• Questions to answer
1 - In the Spark sequence file thread, swap "sequence file" for "SequenceFile" and reproduce the passage from "Reputation: 1" to "keyClass and valueClass).".
2 - According to the Spark sequence file thread, why does the reply recommend the SeqDataSourceV2 package? Answer in one to three sentences.
3 - List every label paired with a number in the Spark sequence file thread, along with its value.

Reputation: 1
I have imported a table using sqoop and saved it as a sequence file.
How do I read this file into an RDD or Dataframe?
I have tried sc.sequenceFile()
but I'm not sure what to pass as keyClass and value Class. I tried tried using org.apache.hadoop.io.Text, org.apache.hadoop.io.LongWritable for keyClass and valueClass
but it did not work. I am using pyspark for reading the files.
Upvotes: 0
Views: 413
Reputation: 455
You can use SeqDataSourceV2 package to read the sequence file with the DataFrame API without any prior knowledge of the schema (aka keyClass and valueClass).
Please note that the current version is only compatible with Spark 2.4
$ pyspark --packages seq-datasource-v2-0.2.0.jar
df = spark.read.format("seq").load("data.seq")
df.show()

• Data
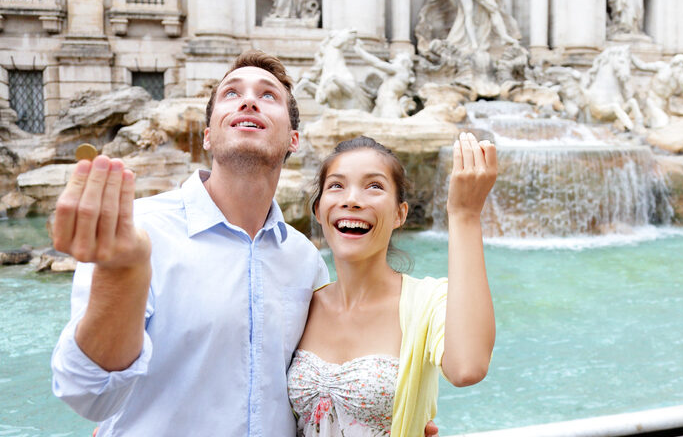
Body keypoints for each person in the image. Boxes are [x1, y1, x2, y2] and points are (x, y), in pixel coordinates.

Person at [49, 50, 437, 436]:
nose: (249, 100)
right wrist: (121, 274)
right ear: (208, 135)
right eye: (231, 93)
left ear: (293, 139)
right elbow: (89, 396)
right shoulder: (137, 233)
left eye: (268, 96)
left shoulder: (306, 262)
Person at [288, 132, 497, 436]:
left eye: (374, 186)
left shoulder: (429, 301)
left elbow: (468, 367)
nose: (352, 200)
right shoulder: (300, 303)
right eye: (336, 185)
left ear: (400, 214)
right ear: (318, 210)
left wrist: (465, 215)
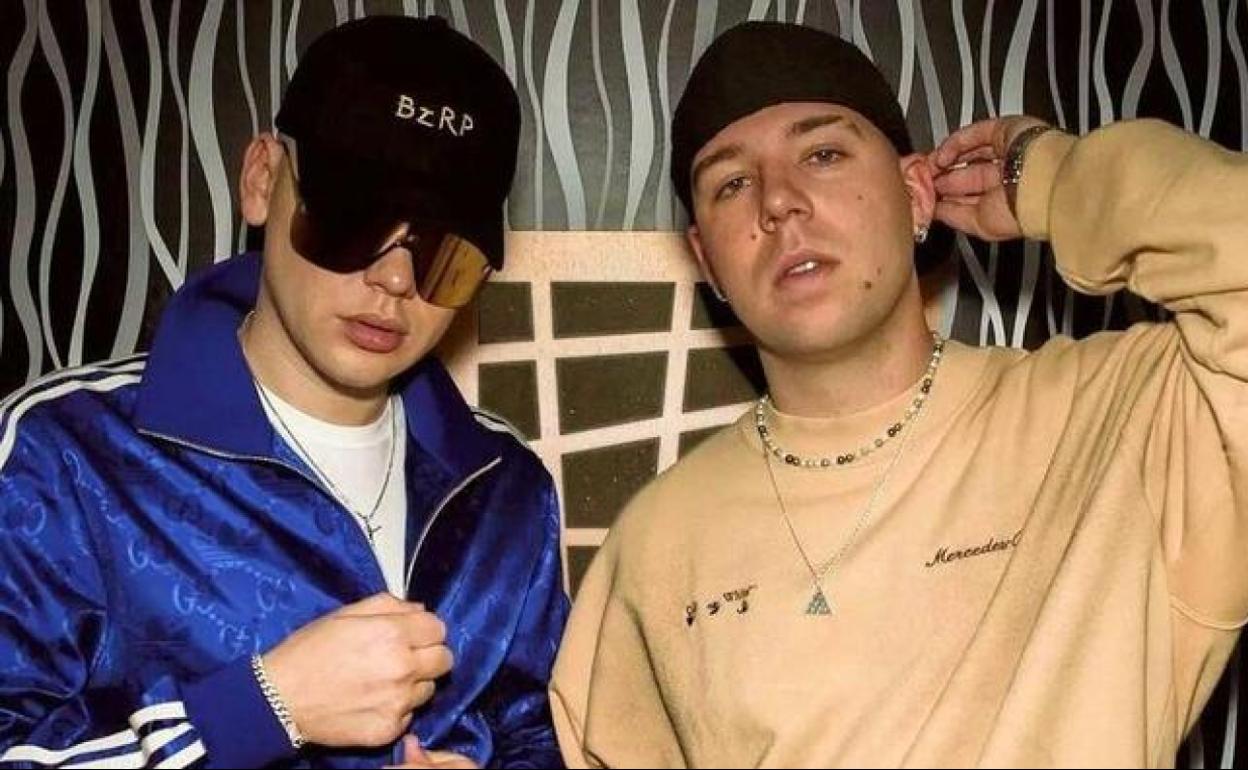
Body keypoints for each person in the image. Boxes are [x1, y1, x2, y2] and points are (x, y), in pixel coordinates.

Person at [550, 19, 1248, 768]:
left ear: (916, 193)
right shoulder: (655, 543)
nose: (777, 201)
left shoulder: (1131, 415)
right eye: (732, 184)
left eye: (822, 154)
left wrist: (1052, 178)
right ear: (707, 260)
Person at [0, 15, 567, 769]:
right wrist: (263, 709)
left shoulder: (505, 484)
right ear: (263, 179)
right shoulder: (66, 454)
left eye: (445, 253)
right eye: (354, 219)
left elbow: (537, 732)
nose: (395, 279)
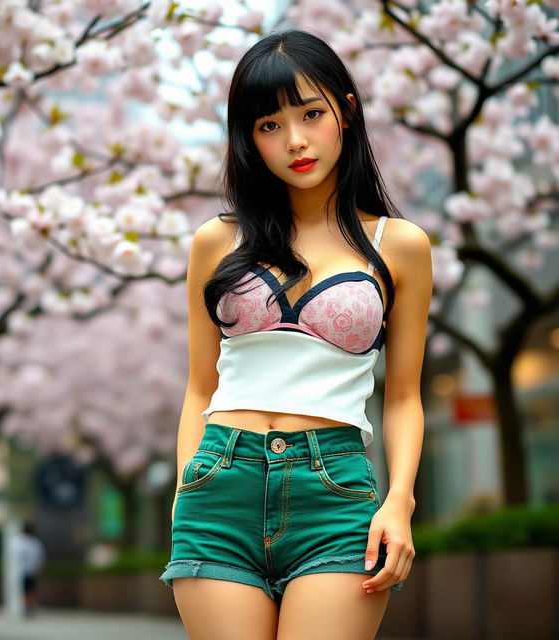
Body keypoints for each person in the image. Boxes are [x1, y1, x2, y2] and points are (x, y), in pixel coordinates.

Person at [159, 28, 431, 640]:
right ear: (248, 138)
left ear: (347, 112)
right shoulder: (216, 241)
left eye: (311, 113)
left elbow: (406, 397)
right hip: (220, 481)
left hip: (333, 492)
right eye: (269, 125)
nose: (296, 141)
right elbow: (199, 388)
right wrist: (186, 491)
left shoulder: (401, 247)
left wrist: (399, 501)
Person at [14, 521, 46, 617]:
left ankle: (29, 607)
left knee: (30, 590)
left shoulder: (35, 543)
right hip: (21, 571)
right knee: (25, 590)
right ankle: (26, 607)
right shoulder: (18, 542)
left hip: (31, 571)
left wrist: (38, 569)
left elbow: (39, 558)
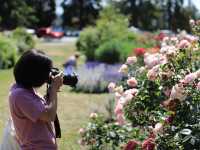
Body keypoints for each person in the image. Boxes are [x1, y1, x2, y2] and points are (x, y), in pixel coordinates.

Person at [8, 49, 63, 150]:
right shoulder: (20, 95)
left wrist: (51, 92)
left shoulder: (25, 90)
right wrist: (54, 90)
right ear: (34, 74)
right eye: (46, 72)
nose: (48, 76)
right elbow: (49, 115)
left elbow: (42, 110)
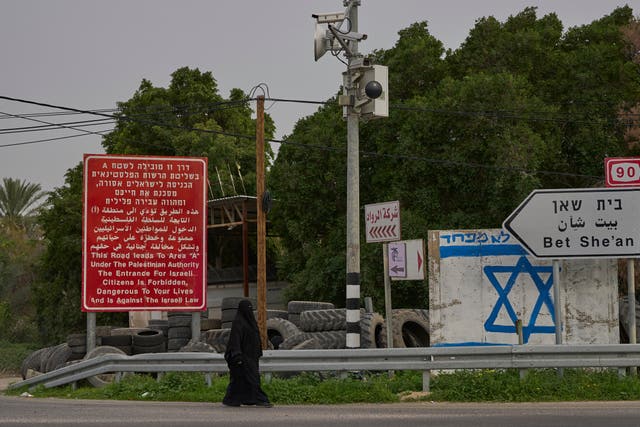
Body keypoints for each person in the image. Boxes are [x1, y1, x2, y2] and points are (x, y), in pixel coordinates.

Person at [222, 299, 272, 407]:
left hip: (252, 357)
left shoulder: (251, 323)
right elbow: (235, 339)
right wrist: (237, 355)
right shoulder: (238, 322)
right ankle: (261, 399)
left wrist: (258, 353)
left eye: (250, 307)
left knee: (242, 380)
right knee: (249, 379)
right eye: (247, 308)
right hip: (242, 357)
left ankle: (236, 399)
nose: (249, 310)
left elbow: (256, 339)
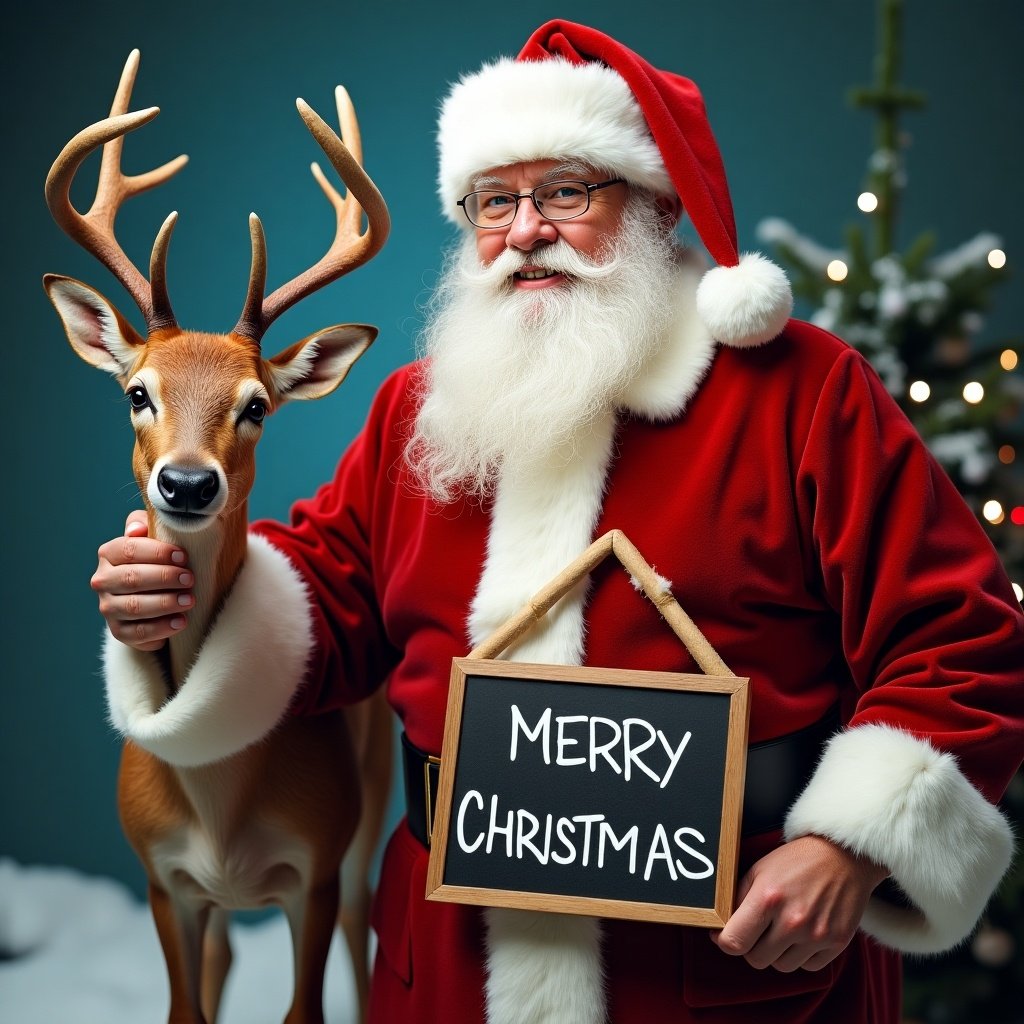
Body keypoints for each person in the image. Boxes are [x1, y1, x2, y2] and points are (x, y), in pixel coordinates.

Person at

• Exercise responses
1 -
Reputation: 1
I have imported a table using sqoop and saved it as a SequenceFile.
How do I read this file into an RDD or Dataframe?
I have tried sc.sequenceFile()
but I'm not sure what to pass as keyClass and value Class. I tried tried using org.apache.hadoop.io.Text, org.apache.hadoop.io.LongWritable for keyClass and valueClass
but it did not work. I am using pyspark for reading the files.
Upvotes: 0
Views: 413
Reputation: 455
You can use SeqDataSourceV2 package to read the SequenceFile with the DataFrame API without any prior knowledge of the schema (aka keyClass and valueClass).

2 - The reply recommends it because it reads the sequence file with the DataFrame API without any prior knowledge of the schema, meaning the keyClass and valueClass. The asker did not know what to pass for those.

3 -
- Reputation: 1
- Upvotes: 0
- Views: 413
- Reputation: 455